Exercise brief: Lines with the word "problems" in them must be copied from the records below.

Records provided:
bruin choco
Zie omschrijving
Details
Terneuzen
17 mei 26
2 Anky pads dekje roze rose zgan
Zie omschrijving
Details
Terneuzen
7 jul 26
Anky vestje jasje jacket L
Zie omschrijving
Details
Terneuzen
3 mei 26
--
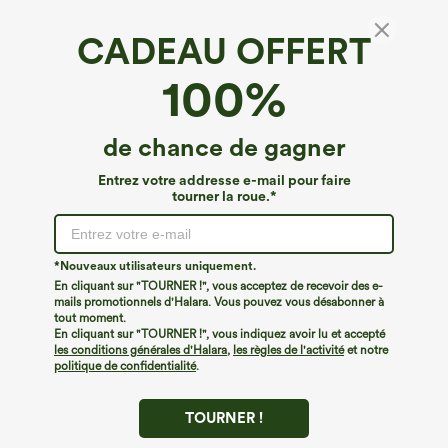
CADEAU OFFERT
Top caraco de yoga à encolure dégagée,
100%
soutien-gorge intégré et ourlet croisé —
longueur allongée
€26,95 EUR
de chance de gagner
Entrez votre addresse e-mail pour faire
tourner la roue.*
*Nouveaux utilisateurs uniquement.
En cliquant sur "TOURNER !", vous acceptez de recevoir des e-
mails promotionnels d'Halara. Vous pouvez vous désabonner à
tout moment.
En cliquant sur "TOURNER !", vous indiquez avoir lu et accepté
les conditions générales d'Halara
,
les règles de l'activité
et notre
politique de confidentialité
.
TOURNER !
* * *
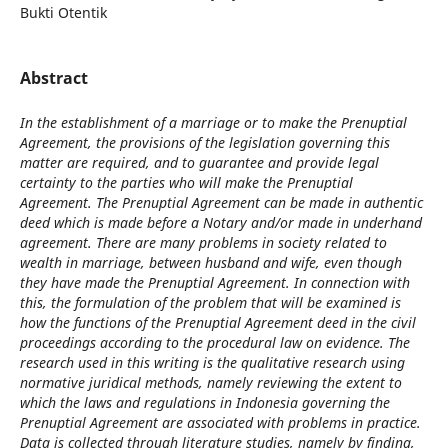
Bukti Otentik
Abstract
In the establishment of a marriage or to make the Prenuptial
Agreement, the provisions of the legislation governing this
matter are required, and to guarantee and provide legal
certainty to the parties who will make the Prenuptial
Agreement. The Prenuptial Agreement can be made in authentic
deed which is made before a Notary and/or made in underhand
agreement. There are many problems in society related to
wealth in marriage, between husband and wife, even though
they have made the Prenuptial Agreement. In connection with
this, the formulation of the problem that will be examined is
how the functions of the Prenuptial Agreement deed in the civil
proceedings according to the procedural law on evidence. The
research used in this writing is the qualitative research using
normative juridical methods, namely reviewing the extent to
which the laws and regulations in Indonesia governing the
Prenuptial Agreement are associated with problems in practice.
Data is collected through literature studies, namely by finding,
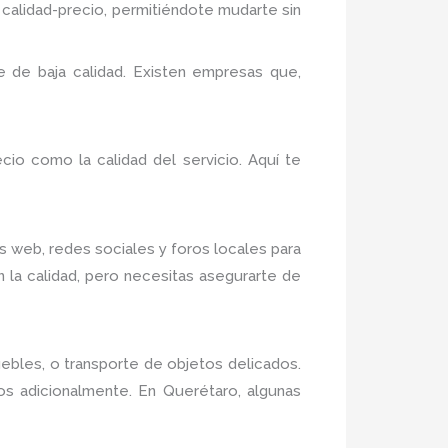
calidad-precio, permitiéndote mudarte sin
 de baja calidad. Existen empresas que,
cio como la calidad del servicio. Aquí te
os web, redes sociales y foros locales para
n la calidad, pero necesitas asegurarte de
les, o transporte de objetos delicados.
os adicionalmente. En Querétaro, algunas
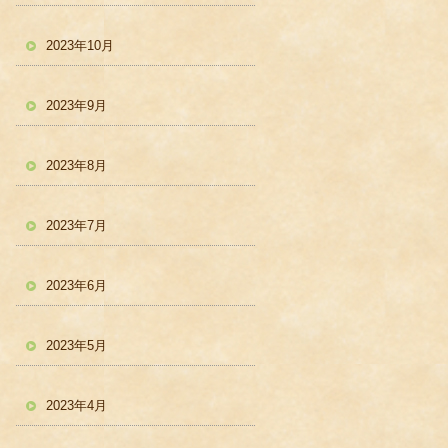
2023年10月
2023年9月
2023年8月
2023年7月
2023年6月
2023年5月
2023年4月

Output for this exercise:
agreement. There are many problems in society related to
Prenuptial Agreement are associated with problems in practice.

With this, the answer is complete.